TaxProf Blog

Editor: Paul L. Caron, Dean
Pepperdine University School of Law

Friday, July 7, 2017

Weekly SSRN Tax Article Review And Roundup

This week, Erin Scharff (Arizona State) reviews a recently posted article by Manoj Viswanathan (Hastings), The Hidden Costs of Cliff Effects in the Internal Revenue Code.  

Scharff (2017)Early on in my federal income tax class, I usually spend a bit of time with my students on the idea of the marginal tax rate.   The point I stress to them is that even as you earn more money and your tax rate goes up, you still take home more money working an additional hour than not working that hour.  I sometimes get the sense many of my students hadn’t understood that prior to my class.  

Of course, there’s a caveat to this simple marginal tax story:  the high marginal rates that result from cliff effects, particularly those in tax and spending programs aimed at addressing low-income Americans.  While I usually talk about these cliff effects when discussing the Earned Income Tax Credit, Manjoj Viswanathan’s recent work reminds me that these income-based cliff effects are pervasive in the Code.

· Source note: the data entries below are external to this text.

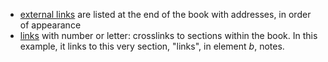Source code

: - [external links](/) are listed at the end of the book with addresses, in order of appearance
- [links](/front/notes#links) with number or letter: crosslinks to sections within the book. In this example, it links to this very section, "links", in element _b_, notes.


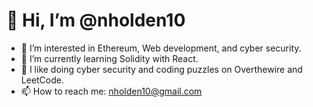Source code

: # 👋 Hi, I’m @nholden10
- 👀 I’m interested in Ethereum, Web development, and  cyber security.
- 🌱 I’m currently learning Solidity with React.
- :game_die: I like doing cyber security and coding puzzles on Overthewire and LeetCode.
- 📫 How to reach me: nholden10@gmail.com
<!---
nholden10/nholden10 is a ✨ special ✨ repository because its `README.md` (this file) appears on your GitHub profile.
You can click the Preview link to take a look at your changes.
--->
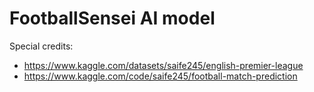 # FootballSensei AI model

Special credits: 

- https://www.kaggle.com/datasets/saife245/english-premier-league
- https://www.kaggle.com/code/saife245/football-match-prediction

Poverty scholars have long been concerned about the ways the loss of federal benefits can thrust the working poor back into poverty. As readers of this blog know well, even programs like the EITC, which are carefully tailored to encourage work by gradually phasing out the benefit, create cliffs when family structure changes, creating a special marriage penalty for the working poor.  Similarly, low-income people with disabilities worry that their eligibility for SSI may be threatened by increasing their work hours.

Viswanathan observes that not all cliff effects are created equal but rather that any bright line rule in the Code can create a cliff effect.  Thus, holding period requirements or tax benefits only available to small businesses with less than fifty employees similarly create large differences in tax treatment based on small numerical differences in the days an asset is held or the number of employees a business has.  Nevertheless, eliminating all such cliffs would create tremendous complexity.  Further, some cliffs may be purposefully designed to encourage changes in behavior.  As an example, he considers a proposed sales tax exemption that would apply to all low sugar drinks.  Defining low-sugar via a bright line rule of less than one gram per ounce would be “effective because the provision intends to change taxpayer behavior and taxpayer behavior may be extremely responsive to this additional cost.” 

The Article suggests that many income-based cliffs are not so carefully targeted, noting that low-income taxpayers may not have the ability to regulate their income in ways that respond to the changing tax incentives. Further, to the extent many of these cliff effects would induce taxpayers to work less that would seem to be an unintended (or at least unavoidable) result of the current policy design. In particular, he looks at the ways the phaseout of subsidies for the Affordable Care Act create cliffs for health insurance costs. For example, households earning less than 400% of poverty are eligible for health insurance, while those subsidies phase out completely for those earning more than 400% of poverty. Viswanathan estimates that for a family of four earning 400% of poverty results in the loss of a premium credit worth an average of approximately $1377. (Of course, on average masks many differences. Because the subsidy is offered to keep the cost of healthcare below a specific percentage of income, in certain low-cost jurisdictions, the subsidy may phaseout due to low premium costs before taxpayers hit the 400% income threshold.) 

Viswanathan notes that more gradual phaseouts could reduce the problem of cliff effects, but would not entirely eliminate the problem of high marginal tax rates around the phaseout threshholds.  He offers several solutions to this problem including a tax credit designed to prevent the taxpayer from losing post-tax income due to a phaseout and a statutory marginal rate limit.  As he writes, “If, for example, this maximum marginal tax rate were 40%, a taxpayer would be assured that any additional income earned would increase her net economic position by at least 60% of the additional income earned.”  Of course, a tax credit might create marginal tax rate problems of its own.  Viswanathan suggests similar solutions might work with respect to the marginal tax rates imposed by cliffs in eligibility for federal and state poverty programs as well.  While both ideas are intriguing, I would not envy the person charged with designing or drafting such legislative provisions.

There’s bipartisan consensus that our poverty programs (including those poverty programs embedded in the tax code) should encourage work, though there’s much debate about the best way to do that.  It’s hard to imagine a politician on either side of the political divide providing a full-throated endorsement of cliff effects and marginal tax rates over 100%.  Nevertheless, solving these problems would, in many cases, make these programs more expensive and add complexity to the Code.  It seems unlikely that expanding these programs is in the cards for the current Congress, but Viswanathan’s ideas are worth noting for those thinking about reforming these programs in the coming years.